[Opening Input data section]

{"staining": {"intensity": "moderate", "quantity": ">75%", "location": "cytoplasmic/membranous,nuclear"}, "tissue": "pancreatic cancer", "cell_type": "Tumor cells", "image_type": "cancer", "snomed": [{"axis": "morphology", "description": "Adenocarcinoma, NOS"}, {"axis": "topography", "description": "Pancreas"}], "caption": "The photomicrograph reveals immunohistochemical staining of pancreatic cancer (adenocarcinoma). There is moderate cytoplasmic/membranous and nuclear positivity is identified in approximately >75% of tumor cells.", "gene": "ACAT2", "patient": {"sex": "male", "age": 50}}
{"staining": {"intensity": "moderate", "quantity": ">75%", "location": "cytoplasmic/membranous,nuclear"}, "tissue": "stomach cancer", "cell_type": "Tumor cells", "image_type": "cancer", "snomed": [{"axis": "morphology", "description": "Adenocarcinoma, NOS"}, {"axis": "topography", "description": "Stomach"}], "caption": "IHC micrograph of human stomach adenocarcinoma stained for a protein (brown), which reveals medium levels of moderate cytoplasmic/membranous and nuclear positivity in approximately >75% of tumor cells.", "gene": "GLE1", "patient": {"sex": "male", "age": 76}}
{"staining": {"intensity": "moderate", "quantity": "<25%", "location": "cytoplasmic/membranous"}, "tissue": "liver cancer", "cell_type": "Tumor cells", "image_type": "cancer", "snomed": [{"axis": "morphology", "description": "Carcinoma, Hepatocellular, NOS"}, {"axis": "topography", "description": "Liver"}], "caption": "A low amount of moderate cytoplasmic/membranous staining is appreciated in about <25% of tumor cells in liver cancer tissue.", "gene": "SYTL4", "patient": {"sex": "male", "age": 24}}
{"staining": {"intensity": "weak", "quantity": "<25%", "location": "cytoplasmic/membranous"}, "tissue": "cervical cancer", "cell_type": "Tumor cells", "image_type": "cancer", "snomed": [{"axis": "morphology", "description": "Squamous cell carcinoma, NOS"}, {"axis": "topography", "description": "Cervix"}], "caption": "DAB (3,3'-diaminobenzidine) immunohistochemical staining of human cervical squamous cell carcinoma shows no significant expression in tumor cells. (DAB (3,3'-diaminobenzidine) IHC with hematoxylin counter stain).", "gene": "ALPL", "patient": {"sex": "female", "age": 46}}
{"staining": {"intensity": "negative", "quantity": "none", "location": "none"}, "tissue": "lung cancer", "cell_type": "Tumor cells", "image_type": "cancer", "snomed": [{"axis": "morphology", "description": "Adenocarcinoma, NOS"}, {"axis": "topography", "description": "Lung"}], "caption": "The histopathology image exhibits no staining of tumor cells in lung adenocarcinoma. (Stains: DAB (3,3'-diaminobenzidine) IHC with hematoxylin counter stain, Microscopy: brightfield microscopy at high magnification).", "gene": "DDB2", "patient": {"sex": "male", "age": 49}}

[Closing Input data section]

Copy every line of the listing containing the string "reveals".

■ Answer
{"staining": {"intensity": "moderate", "quantity": ">75%", "location": "cytoplasmic/membranous,nuclear"}, "tissue": "pancreatic cancer", "cell_type": "Tumor cells", "image_type": "cancer", "snomed": [{"axis": "morphology", "description": "Adenocarcinoma, NOS"}, {"axis": "topography", "description": "Pancreas"}], "caption": "The photomicrograph reveals immunohistochemical staining of pancreatic cancer (adenocarcinoma). There is moderate cytoplasmic/membranous and nuclear positivity is identified in approximately >75% of tumor cells.", "gene": "ACAT2", "patient": {"sex": "male", "age": 50}}
{"staining": {"intensity": "moderate", "quantity": ">75%", "location": "cytoplasmic/membranous,nuclear"}, "tissue": "stomach cancer", "cell_type": "Tumor cells", "image_type": "cancer", "snomed": [{"axis": "morphology", "description": "Adenocarcinoma, NOS"}, {"axis": "topography", "description": "Stomach"}], "caption": "IHC micrograph of human stomach adenocarcinoma stained for a protein (brown), which reveals medium levels of moderate cytoplasmic/membranous and nuclear positivity in approximately >75% of tumor cells.", "gene": "GLE1", "patient": {"sex": "male", "age": 76}}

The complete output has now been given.